Mark Zandi, chief economist of Moody’s Analytics, analyzed United States Consumer Price Index components following the May 2022 report that showed an 8.6% inflation rate in the U.S. He found that by then the 2022 Russian invasion of Ukraine was the principal cause of higher inflation, comprising 3.5% of the 8.6%. He said oil and commodities prices jumped in anticipation of and response to the invasion, leading to higher gasoline prices. The resulting higher diesel prices led to higher transportation costs for consumer goods, notably food.

Russian gas supply curbs, which began in 2021, aggravated the energy crunch caused by demand growth and global supply limitations during the post-pandemic restrictions recovery. In Europe, gas prices increased by more than 450%, and electricity by 230% in less than a year. On February 22, 2022, before the Russian invasion, the German Government froze the Nord Stream 2 pipeline between Russia and Germany, causing natural gas prices to rise significantly.

On February 24, Russian military forces invaded Ukraine to overthrow the democratically elected government and replace it with a Russian puppet government.

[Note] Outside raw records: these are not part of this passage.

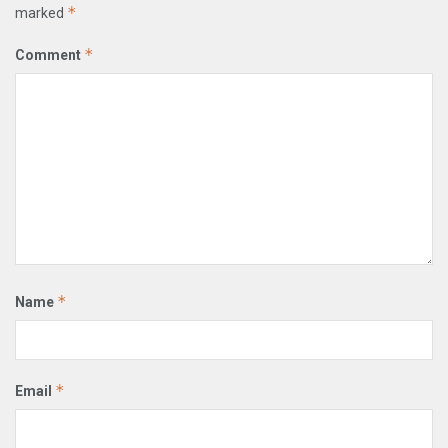
*
marked
*
Comment
*
Name
*
Email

Before the invasion, Ukraine accounted for 11.5% of the world’s wheat crop market, and contributed 17% of the world’s corn crop export market, and the invasion caused wheat and corn from Ukraine unable to reach the international market, causing shortages, and result in a dramatic rise in prices, that exacerbated to foodstuffs and biodiesel prices. Additionally, the price of Brent Crude Oil per barrel rose from $97.93 on February 25 to a high of $127.98 on March 8, this caused petrochemicals and other goods reliant on crude oil to rise in price as well.